Although the contraceptive use prevalence is higher than the global average and emergency contraception is stocked in all four countries, unmet need for contraception persists – especially amongst poorer, rurally-based, younger and older women. Careful supply chain management is needed to avoid stock-outs, and contraceptive support through public health clinics and community services strengthened.

Conclusion

Abortion (unspecified) accounts for about one in five pregnancy-related deaths in the four countries in which we conducted this situational analysis. Using a reparative health justice approach, we showed that there are several injustices – across individual material, individual symbolic, collective material, and collective symbolic dimensions – associated with women’s agentic decision-making regarding whether and under what circumstances to have children. The conditions needed to prevent unwanted pregnancies, both economic and health-related, require further work. This applies particularly to gender inequities, and requires cooperation across a range of Ministries tasked with governing education, economic development, labour, health and gender.

Access to safe, legal abortion appears to be minimal, and post-abortion care suboptimal. Policy guidance from relevant ministries and programme managers as well as service implementation to reach CAC are much needed.

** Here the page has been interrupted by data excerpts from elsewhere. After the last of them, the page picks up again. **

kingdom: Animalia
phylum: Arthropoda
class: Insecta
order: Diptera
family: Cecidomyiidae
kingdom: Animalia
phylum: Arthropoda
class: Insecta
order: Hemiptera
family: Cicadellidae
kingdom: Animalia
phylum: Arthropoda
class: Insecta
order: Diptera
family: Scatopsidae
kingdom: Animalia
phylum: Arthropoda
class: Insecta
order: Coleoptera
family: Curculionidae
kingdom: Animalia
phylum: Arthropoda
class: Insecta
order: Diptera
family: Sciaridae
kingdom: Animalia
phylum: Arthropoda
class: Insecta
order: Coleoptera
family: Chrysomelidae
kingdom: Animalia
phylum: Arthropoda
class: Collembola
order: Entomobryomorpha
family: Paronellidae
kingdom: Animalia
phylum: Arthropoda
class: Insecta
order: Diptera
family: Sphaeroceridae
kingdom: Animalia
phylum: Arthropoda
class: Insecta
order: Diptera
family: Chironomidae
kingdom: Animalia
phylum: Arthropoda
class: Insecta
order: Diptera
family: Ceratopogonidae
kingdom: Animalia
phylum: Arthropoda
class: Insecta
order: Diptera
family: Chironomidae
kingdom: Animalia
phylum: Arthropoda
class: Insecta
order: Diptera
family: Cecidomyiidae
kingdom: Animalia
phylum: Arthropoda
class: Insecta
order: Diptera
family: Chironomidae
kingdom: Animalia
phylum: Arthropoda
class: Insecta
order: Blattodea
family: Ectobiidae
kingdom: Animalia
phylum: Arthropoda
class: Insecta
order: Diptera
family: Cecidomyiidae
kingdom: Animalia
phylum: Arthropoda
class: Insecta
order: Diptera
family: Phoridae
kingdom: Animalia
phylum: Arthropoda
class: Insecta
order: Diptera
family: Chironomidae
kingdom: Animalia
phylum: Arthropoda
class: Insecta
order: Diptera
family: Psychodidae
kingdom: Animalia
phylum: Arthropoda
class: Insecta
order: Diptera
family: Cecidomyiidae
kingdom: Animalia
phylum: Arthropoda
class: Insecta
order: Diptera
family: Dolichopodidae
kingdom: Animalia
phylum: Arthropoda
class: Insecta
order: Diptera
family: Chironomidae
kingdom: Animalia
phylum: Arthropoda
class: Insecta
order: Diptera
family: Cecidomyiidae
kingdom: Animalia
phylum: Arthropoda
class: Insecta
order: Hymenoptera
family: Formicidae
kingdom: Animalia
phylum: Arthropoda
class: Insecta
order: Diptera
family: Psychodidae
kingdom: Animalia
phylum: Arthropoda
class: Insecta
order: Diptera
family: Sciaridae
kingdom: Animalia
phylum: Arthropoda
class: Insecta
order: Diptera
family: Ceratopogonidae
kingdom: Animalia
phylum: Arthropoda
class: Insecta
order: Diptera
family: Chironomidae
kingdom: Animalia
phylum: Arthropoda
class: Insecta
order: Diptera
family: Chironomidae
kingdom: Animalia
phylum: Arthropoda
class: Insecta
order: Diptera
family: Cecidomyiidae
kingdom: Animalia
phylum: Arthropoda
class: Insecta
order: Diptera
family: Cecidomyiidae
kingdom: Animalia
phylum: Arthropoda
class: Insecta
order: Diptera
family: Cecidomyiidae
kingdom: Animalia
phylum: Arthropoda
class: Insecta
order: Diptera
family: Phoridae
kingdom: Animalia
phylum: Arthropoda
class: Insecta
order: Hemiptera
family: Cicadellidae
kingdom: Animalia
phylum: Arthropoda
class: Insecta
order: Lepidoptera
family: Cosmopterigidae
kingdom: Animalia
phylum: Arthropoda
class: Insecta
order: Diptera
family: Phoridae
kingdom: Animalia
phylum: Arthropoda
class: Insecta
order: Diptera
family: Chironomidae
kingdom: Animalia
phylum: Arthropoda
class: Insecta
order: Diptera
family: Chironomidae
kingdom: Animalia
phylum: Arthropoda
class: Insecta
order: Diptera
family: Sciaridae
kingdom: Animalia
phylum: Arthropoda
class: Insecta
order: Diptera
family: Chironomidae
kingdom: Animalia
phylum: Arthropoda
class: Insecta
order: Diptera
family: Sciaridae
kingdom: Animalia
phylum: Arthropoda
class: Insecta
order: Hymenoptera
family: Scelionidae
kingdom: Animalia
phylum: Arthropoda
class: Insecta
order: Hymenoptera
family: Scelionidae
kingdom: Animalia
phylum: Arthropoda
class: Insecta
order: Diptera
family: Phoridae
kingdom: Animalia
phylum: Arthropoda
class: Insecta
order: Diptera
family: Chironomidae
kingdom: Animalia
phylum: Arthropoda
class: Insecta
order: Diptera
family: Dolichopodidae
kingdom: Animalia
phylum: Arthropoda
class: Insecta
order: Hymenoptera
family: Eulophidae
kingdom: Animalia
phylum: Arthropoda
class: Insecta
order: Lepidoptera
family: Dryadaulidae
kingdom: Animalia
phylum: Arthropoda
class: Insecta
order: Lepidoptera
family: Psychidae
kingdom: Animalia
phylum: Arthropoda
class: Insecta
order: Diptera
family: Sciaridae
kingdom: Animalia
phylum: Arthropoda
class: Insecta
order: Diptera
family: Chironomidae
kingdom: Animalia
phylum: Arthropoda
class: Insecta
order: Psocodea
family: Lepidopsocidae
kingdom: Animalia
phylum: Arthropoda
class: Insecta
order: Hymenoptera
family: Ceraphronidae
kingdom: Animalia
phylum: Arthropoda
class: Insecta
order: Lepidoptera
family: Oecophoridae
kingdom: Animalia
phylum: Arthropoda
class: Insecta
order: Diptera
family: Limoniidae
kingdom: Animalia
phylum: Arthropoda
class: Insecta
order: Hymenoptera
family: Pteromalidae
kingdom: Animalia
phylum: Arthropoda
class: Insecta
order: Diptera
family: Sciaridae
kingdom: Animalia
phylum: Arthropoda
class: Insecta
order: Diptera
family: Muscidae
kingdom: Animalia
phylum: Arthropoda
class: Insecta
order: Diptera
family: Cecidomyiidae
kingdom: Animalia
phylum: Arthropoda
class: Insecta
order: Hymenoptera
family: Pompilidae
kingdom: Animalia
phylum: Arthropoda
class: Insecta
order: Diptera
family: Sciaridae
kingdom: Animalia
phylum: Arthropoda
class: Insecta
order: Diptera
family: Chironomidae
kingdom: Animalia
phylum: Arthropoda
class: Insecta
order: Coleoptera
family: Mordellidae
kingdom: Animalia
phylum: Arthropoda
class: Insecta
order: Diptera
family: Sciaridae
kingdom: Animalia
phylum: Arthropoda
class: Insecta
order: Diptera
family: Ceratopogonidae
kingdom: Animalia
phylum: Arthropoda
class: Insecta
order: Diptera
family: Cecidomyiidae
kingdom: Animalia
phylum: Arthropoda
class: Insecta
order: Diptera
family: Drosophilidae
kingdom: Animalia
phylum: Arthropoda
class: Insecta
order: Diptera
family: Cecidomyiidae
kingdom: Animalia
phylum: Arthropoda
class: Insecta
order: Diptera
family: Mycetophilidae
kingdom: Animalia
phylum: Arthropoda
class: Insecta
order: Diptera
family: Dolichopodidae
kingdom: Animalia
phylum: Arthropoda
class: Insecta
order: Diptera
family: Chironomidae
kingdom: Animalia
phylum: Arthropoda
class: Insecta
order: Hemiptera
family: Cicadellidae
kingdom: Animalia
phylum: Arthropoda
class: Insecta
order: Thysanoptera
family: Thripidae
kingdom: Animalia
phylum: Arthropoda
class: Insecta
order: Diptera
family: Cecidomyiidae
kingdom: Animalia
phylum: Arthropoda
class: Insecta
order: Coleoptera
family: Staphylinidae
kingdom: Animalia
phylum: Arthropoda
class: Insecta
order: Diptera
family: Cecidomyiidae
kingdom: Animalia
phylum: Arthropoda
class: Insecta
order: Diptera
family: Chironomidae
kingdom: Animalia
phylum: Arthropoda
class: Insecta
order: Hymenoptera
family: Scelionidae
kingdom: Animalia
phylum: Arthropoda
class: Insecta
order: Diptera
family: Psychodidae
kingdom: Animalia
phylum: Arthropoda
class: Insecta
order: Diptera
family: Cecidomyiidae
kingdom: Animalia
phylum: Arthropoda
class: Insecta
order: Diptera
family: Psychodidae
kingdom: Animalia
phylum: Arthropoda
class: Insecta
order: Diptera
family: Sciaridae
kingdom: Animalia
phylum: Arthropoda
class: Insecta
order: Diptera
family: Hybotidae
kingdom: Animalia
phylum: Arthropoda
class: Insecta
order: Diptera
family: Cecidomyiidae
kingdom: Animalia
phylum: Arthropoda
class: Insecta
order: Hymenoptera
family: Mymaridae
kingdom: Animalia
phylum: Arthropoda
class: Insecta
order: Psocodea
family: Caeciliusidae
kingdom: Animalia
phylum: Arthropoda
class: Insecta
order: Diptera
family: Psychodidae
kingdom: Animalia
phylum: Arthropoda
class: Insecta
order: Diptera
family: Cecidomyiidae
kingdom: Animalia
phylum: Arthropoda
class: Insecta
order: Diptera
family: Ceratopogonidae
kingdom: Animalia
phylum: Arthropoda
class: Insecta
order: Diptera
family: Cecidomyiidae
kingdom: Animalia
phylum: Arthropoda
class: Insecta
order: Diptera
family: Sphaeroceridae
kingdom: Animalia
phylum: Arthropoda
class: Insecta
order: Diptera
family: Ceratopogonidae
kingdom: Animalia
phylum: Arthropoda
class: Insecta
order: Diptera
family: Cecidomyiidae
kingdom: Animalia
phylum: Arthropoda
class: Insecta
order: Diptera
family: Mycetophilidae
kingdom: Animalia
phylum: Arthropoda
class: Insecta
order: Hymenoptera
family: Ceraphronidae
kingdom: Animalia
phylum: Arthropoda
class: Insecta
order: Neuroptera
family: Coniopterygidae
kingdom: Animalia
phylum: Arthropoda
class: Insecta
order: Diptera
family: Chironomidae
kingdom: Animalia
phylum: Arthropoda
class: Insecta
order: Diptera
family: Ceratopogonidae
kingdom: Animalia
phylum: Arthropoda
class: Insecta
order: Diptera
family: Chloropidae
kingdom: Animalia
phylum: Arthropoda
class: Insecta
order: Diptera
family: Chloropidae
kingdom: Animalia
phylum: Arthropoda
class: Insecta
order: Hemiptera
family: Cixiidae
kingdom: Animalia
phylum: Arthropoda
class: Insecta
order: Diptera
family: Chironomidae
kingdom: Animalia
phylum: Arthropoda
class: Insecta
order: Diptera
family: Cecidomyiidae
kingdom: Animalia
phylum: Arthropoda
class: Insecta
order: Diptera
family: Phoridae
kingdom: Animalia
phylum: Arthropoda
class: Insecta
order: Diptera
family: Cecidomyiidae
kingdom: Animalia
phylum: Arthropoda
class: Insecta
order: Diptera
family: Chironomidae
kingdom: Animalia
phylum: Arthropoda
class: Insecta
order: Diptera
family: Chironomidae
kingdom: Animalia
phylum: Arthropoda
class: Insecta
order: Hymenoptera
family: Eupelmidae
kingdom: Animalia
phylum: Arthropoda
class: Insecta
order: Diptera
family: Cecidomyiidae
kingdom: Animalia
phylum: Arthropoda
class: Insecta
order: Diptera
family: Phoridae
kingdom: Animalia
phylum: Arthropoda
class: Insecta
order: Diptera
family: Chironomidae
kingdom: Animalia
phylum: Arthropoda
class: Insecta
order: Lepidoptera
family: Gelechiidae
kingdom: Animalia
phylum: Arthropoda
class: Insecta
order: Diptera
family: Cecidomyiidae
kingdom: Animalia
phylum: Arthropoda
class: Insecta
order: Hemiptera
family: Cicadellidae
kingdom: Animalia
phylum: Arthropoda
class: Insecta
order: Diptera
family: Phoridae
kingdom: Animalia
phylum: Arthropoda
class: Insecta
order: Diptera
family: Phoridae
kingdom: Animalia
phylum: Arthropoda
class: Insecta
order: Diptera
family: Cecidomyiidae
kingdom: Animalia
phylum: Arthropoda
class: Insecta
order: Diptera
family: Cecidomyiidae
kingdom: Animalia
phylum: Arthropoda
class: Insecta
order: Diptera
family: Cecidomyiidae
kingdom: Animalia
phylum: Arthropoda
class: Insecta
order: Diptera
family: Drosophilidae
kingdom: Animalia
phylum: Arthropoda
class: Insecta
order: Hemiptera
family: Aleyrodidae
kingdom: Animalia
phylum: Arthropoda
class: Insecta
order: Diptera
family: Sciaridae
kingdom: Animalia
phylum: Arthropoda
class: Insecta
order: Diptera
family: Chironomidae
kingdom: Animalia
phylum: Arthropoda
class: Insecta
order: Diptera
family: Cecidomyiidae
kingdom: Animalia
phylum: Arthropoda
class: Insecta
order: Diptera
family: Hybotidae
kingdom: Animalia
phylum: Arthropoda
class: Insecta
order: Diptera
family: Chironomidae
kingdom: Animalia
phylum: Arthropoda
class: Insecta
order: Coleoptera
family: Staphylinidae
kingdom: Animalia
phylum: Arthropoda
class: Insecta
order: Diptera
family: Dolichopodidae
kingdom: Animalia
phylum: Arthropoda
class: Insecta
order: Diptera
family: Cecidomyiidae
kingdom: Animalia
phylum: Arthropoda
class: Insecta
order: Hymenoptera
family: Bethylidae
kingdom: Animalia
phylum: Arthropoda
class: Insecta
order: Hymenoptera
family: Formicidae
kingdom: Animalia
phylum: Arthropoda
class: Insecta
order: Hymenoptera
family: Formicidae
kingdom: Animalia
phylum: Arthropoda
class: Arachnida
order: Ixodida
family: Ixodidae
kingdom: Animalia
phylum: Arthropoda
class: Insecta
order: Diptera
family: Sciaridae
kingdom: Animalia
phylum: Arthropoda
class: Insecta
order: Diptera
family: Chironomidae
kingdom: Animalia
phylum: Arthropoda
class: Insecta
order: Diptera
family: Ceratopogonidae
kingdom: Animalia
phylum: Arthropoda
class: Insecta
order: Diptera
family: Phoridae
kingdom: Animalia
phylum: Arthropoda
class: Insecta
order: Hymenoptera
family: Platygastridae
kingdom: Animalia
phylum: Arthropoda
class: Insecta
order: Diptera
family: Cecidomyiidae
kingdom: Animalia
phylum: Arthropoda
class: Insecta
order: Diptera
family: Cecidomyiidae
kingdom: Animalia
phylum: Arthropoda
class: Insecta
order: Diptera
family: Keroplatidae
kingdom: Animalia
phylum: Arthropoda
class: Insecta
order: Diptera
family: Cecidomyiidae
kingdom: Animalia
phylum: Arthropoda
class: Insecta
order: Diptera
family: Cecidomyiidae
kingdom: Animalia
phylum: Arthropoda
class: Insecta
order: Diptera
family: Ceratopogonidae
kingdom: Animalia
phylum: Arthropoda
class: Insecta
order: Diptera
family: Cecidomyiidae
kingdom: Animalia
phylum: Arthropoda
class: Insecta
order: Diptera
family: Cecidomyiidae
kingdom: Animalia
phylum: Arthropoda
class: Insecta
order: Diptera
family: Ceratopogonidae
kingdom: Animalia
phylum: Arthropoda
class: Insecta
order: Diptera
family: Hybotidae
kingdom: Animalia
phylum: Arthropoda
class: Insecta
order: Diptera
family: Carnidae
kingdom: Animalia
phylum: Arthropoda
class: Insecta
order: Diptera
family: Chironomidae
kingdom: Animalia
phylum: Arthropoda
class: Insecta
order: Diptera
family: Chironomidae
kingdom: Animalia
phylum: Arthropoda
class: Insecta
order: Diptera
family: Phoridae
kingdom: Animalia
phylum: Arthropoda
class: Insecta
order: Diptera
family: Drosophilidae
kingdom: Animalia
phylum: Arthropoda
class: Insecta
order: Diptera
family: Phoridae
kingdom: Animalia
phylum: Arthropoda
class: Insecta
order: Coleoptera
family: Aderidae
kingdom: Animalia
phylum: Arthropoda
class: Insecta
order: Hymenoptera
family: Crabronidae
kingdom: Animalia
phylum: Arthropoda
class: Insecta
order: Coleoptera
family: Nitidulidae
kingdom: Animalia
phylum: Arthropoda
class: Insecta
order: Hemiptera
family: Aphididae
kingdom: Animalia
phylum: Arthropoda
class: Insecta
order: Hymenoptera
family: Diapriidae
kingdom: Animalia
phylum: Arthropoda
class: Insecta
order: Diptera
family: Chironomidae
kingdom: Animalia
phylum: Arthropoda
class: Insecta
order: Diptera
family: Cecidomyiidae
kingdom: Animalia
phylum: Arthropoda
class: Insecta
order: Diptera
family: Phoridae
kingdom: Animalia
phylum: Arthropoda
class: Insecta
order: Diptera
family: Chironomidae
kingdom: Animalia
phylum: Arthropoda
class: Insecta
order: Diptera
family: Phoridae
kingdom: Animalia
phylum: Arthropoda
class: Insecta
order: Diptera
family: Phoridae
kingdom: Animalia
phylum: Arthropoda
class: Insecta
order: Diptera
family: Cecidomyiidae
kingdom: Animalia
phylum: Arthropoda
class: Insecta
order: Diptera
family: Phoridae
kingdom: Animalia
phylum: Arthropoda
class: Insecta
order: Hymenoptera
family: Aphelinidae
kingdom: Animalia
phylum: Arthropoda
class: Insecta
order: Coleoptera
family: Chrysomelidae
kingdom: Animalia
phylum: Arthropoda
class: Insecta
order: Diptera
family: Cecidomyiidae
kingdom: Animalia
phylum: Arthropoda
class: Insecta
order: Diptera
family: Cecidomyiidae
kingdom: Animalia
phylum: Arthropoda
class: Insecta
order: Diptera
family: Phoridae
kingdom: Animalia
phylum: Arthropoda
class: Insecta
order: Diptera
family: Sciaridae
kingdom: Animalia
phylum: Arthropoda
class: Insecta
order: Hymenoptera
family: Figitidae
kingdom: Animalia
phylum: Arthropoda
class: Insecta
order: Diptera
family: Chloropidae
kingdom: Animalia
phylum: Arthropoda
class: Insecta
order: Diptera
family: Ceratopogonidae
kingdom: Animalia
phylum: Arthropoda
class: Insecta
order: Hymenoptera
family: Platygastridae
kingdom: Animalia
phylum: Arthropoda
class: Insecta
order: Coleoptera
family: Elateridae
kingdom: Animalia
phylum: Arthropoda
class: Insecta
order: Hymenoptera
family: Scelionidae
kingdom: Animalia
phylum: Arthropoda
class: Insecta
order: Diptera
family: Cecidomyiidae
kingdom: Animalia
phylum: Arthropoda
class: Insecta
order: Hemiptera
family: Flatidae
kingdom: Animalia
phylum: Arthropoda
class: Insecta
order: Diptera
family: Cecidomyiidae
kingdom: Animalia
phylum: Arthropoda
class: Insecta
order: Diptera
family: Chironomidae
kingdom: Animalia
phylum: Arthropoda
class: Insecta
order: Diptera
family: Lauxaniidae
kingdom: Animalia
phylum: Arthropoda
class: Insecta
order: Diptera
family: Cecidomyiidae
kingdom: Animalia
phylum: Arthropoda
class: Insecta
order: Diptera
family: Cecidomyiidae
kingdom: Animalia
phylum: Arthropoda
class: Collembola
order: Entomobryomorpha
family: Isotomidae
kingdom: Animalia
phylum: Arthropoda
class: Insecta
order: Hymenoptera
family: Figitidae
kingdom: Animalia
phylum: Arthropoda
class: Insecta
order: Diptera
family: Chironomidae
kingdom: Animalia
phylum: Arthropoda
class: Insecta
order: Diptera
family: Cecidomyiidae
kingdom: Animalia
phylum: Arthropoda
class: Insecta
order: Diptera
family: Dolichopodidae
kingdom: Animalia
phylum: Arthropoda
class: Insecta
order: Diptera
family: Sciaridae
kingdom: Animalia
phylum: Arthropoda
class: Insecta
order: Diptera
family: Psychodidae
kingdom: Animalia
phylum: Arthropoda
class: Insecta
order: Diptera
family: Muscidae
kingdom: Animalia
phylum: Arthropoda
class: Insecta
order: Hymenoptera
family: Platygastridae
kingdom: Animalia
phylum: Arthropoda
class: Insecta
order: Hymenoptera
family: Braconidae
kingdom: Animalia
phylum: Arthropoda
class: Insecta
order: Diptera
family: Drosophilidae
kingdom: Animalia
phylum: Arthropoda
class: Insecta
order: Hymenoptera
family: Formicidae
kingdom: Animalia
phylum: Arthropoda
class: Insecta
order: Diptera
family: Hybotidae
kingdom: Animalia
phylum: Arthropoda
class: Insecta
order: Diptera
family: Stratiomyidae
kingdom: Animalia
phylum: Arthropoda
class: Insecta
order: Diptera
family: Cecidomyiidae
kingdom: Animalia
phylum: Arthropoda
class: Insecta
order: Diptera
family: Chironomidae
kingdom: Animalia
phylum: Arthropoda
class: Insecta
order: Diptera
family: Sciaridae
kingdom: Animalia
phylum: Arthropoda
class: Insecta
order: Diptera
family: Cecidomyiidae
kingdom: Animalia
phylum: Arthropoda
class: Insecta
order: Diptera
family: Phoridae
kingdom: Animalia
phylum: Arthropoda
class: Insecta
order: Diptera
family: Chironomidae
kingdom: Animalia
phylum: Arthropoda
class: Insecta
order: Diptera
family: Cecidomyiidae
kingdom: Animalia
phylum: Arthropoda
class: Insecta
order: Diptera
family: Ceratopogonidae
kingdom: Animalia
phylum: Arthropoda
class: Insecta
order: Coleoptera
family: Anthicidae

All four countries are committed to the SDGs. Women’s access to sexual and reproductive health and rights and services, including CAC, are directly linked to reductions in pregnancy-related mortality (SDG 3). However, the benefits do not end there. Women’s and girls’ lack of autonomy over their health can limit their outcomes on education (SDG 4), sanitation and hygiene (SDG 6), employment (SDG 8) and political participation (SDG 10). Where inequities have been addressed through reparative justice, empowered women and girls contribute to promoting peaceful and inclusive societies (SDG 16), creating opportunities for decent work and employment (SDG 8), therefore also to poverty reduction (SDG 1) (Leone et al., Citation2017).

While this paper focusses on four countries in southern Africa, this type of analysis, and the lessons learnt from this analysis may be of use to other regional or international policy-makers. The reparative health justice framework is a relatively new addition to the analytical possibilities in reproductive health, in particular a gender transformative approach. The analysis conducted above illustrates its usefulness in highlighting cross-cutting, as well as specific policy and practice implications, across multiple countries.

Acknowledgements

The authors thank the Ministeries of Health, and the UNFPA and WHO country offices in each of the four countries, as well as colleagues in the UNFPA/WHO 2gether4srhr initiative for the information shared and for comments on the background papers that formed the basis of this paper.

Disclosure statement

The named authors alone are responsible for the views expressed in this publication and do not necessarily represent the decisions or the policies of the UNDP-UNFPA-UNICEF-WHO-World Bank Special Programme of Research, Development and Research Training in Human Reproduction (HRP) or the World Health Organization (WHO).

Correction Statement

This article has been corrected with minor changes. These changes do not impact the academic content of the article.

Additional information

Funding

This work is based on research supported by the United Nations Population Unit (UNFPA) through the UNFPA/WHO 2gether4srhr initiative, and the South African Research Chairs initiative of the Department of Science and Technology and National Research Foundation of South Africa [grant number 87582].

Notes

1 The terms maternal mortality and maternal near misses assume that pregnant people are cisgender women and that they are or will be mothers. We opt for the ‘pregnancy-related deaths’ where feasible but use maternal mortality where that term is used in various documents (e.g. SDGs). We are aware that the use of the word ‘women’ creates a gender binary that does not acknowledge the existence of queer and non-binary people. We use the word in line with current data.

2 Lesotho did not go beyond the background paper.